Threat Management, Threat Intelligence

Cyberspace: An endless highway without a patrol

Today’s columnist, Sean McDermott of RedMonocle, says that companies should use the NIST 800-53 security and privacy controls to help find cyber risk blind spots. After that, companies need to fund and then fix the security gaps.

Much like highway systems worldwide, we built cyberspace into a massive, useful tool that supports commerce and the transfer of information. We must protect this asset, which has rapidly become an avenue of choice for criminals and even state actors. While the motivations for cyberattacks vary, with some focused on financial gain and others done to gather intelligence, we only need to look at the massive breach of Microsoft’s Exchange servers and the recent SolarWinds hack to get a sense of the scope of new threats. Now operationalized, cyberspace has evolved from a new arena of human innovation into a broad landscape where forms of power and influence are applied by scores of entities.

Countries employ state-supported highway patrols to maintain order because they recognize that someone breaking the rules of the road puts everyone at risk. If we’re willing to invest resources and personnel to keep physical roads safe, we should acknowledge it’s time to take the same approach – on a global scale – to defend the millions of pathways in cyberspace.

The challenge we face is that cyberspace has become a road that’s expanded faster than we can adequately patrol it. That’s why nations need to establish elite cyber forces with the expertise required to identify threats and tackle emerging problems before we’re forced to shut down our digital roadways. We should not accept that cyberspace will become a lawless domain where anything goes.

Well-trained cyber forces will not solve all our problems in cyberspace, but preparing a larger group of students now will put the pieces in place to help us address threats in the future. To be clear, progress will not happen overnight. We would not expect special operations military personnel to conduct a high-stakes mission without years of training, and we cannot simply send people through a cybersecurity crash course and expect satisfactory results.

Developing a cyber workforce takes strategic investments and years of study by committed people willing to serve. As the former Chief of the Israel Defense Forces (IDF) Cyber Staff, I saw first-hand the benefits of targeted investments in cybersecurity personnel and world-class training. Cybersecurity education begins early in Israel, and we should approach cyber literacy just like we do with many other academic subjects.

Through a nationally concerted commitment to human resource development at scale, Israel offers cyber education programs in schools at a young age, and screening processes help discover talent. For example, several years ago, Israel established a national Cyber Education Center (CEC) to give students the onramp they need to develop the latest technical skills and prepare people to work with cyber teams. Investments also include training centers and concepts different from university education, with real-life scenarios, such as simulations, workshops, and wargaming. I have seen this ongoing learning cycle pay dividends for many students during military service and in their business careers.

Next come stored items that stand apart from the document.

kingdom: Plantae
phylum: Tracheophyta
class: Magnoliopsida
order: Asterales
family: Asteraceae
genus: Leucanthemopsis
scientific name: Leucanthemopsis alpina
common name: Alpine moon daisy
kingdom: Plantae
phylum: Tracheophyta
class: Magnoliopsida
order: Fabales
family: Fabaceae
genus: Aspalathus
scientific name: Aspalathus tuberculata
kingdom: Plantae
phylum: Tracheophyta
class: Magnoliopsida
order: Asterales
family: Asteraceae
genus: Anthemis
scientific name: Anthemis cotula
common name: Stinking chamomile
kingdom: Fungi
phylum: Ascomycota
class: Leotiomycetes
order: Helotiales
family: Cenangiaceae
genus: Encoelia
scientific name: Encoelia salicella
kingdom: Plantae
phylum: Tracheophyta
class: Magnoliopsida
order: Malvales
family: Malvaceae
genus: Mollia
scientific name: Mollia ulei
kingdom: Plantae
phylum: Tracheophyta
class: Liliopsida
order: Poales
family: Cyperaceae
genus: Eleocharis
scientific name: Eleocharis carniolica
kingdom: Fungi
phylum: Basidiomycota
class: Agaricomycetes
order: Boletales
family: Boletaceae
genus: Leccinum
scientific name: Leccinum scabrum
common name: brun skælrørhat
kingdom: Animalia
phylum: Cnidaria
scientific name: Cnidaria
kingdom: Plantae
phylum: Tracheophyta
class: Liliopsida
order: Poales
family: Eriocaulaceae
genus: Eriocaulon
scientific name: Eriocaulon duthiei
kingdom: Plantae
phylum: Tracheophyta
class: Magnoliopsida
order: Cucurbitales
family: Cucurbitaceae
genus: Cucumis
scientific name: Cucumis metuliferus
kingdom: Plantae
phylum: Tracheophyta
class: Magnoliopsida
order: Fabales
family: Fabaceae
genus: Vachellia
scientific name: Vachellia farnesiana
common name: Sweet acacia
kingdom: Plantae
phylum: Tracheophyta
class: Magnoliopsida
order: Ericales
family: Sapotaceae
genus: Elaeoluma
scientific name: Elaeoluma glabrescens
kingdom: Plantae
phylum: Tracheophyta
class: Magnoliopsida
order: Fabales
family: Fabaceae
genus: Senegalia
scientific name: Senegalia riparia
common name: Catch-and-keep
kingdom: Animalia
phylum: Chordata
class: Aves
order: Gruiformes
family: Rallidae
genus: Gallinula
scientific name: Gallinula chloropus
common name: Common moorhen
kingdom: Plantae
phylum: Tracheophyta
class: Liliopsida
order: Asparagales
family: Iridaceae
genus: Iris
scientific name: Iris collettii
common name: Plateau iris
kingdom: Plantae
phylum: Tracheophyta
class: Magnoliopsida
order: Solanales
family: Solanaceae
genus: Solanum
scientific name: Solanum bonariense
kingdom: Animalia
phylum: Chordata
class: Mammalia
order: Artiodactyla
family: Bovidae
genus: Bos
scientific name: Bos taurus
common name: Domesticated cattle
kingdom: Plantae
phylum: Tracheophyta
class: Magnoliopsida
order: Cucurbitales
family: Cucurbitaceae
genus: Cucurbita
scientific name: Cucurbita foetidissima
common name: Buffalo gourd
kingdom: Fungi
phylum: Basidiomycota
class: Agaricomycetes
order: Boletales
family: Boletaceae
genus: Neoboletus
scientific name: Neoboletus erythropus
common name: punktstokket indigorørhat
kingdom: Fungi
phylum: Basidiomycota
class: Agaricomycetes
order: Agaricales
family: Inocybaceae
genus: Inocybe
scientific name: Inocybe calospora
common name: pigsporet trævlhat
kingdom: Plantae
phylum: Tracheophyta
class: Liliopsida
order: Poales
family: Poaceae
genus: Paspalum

The specifics of developing a cyber workforce will vary by country, but we already have other examples to guide us. In the United Kingdom, the “Cyber Discovery” initiative, a multi-million-pound government investment, engages thousands of teenagers with more than 200 fun challenges and games that promote interest in cybersecurity. At the university level, the United States government uses its National Centers of Academic Excellence in Cybersecurity program to encourage academic institutions to pursue designations focused on cyber defense education, research, and operations. The program aims to establish curriculum standards and integrate cybersecurity across academic disciplines.

If we are to adequately defend cyberspace, we need to prepare tomorrow’s cyber experts. Doing so on a global scale will elevate our collective ability to collaborate, attribute attacks more quickly, and implement logical rules and consequences to deter bad actors. We can do this through a global organization like a Cyber-WHO, which would be especially useful to provide developing nations with the advice, and potentially the financial assistance they need to establish their own training programs. Working together, countries can enhance training of the necessary security experts and bring order to the highways and backroads of cyberspace.